A further investigation showed that the Augusta, Georgia treatment plant providing the sludge had illegally fudged its numbers, covering up high concentrations of the nine heavy metals regulated by the EPA. However, even if the sludge had contained legal amounts of molybdenum, it still would have killed the cows. Thallium, a rat poison toxic to humans even in small doses, went from the sludge, to the crops, to the cows, all the way to milk on grocery store shelves. As thallium levels in sludge are unregulated, the thallium contamination would have occurred even if the treatment plant had followed the law. (In the EPA's recent tests, 80 out of 84 samples of sewage sludge tested positive for thallium.) Instead of taking action against the treatment plant the EPA reacted by covering up its violations. According to McElmurray, "federal bureaucrats in the EPA Office of Water, who developed the EPA's sludge regulations, had too much to lose if local Augusta officials were held accountable."
So where does this leave San Francisco? According to the EPA, about half of all sewage sludge is applied to farmland as fertilizer. As seen in the McElmurray case, even when sludge is limited to use on fields growing animal feed, the toxins in it can still find their way to the human food supply. Also, Class A biosolids are approved for unrestricted use, meaning they can be applied to farms growing food for humans (although they cannot be applied on land where organic food is grown). EPA expert Hugh Kaufman warns that government regulation for Class A biosolids ignores 99 percent of the pollutants found in it.

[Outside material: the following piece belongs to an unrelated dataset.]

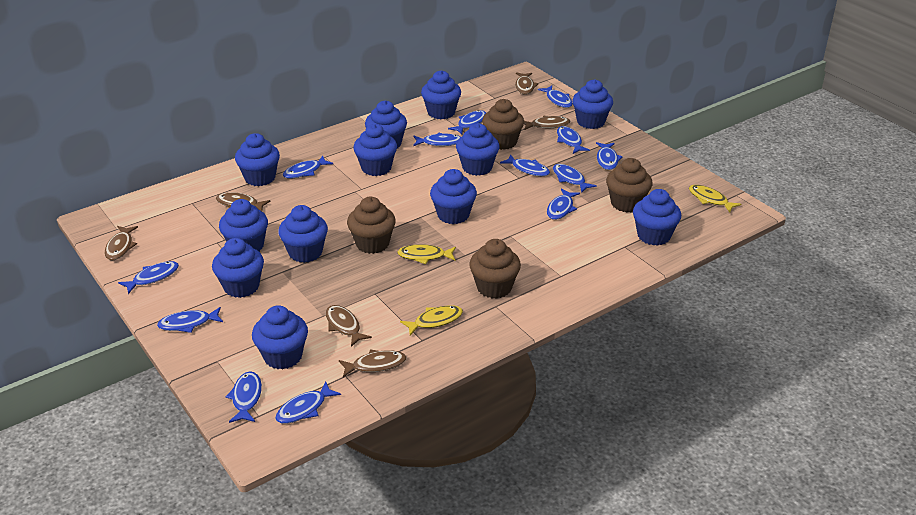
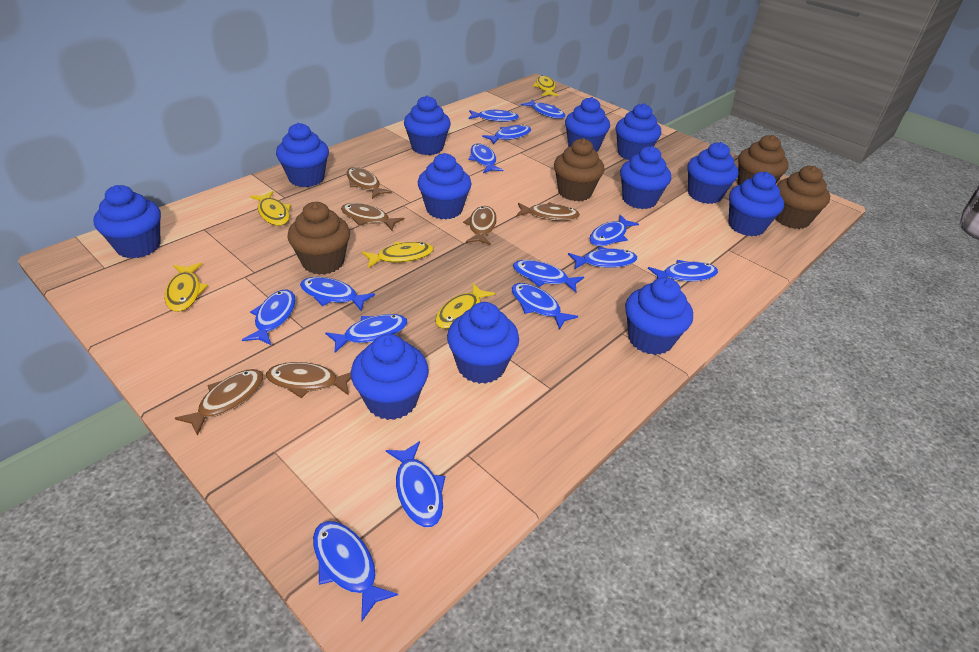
blue fish: 13 -> 14
yellow fish: 3 -> 5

In San Francisco, the sludge hit the fan because the city had the audacity to label sludge as "organic" and give it away to home gardeners and even school gardens. The city's actions are outrageous, but they serve as a wake-up call that the entire nation regularly consumes foods grown on fields fertilized with sludge. The so-called beneficial use of our sewage sludge is actually the distribution of sludge into our land, our water and our bodies.